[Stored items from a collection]
##########

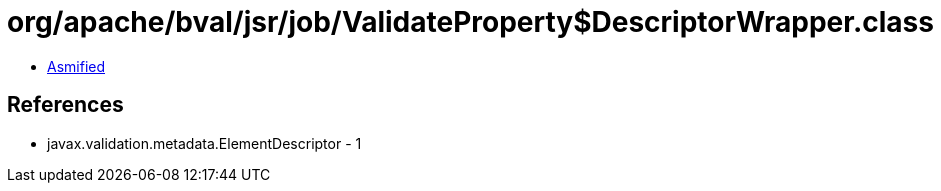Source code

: = org/apache/bval/jsr/job/ValidateProperty$DescriptorWrapper.class

 - link:ValidateProperty$DescriptorWrapper-asmified.java[Asmified]

== References

 - javax.validation.metadata.ElementDescriptor - 1
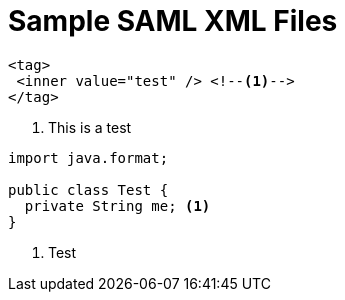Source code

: = Sample SAML XML Files
:icons: font

====
[source,xml]
[subs="verbatim,quotes"]
----
<tag>
 <inner value="test" /> <!--1-->
</tag>
----
<1> This is a test
====

====
[source,java]
[subs="verbatim,quotes"]
----
import java.format;

public class Test {
  private String me; <1>
}
----
<1> Test
====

##########

THE PROBLEM -> Where the line containing "- javax.validation.metadata.ElementDescriptor - 1" appears in the entries above, start there and set down every line exactly through the last one, inclusive; omit pictures.

COMPLETED EXERCISE ->
 - javax.validation.metadata.ElementDescriptor - 1
Source code

: = Sample SAML XML Files
:icons: font

====
[source,xml]
[subs="verbatim,quotes"]
----
<tag>
 <inner value="test" /> <!--1-->
</tag>
----
<1> This is a test
====

====
[source,java]
[subs="verbatim,quotes"]
----
import java.format;

public class Test {
  private String me; <1>
}
----
<1> Test
====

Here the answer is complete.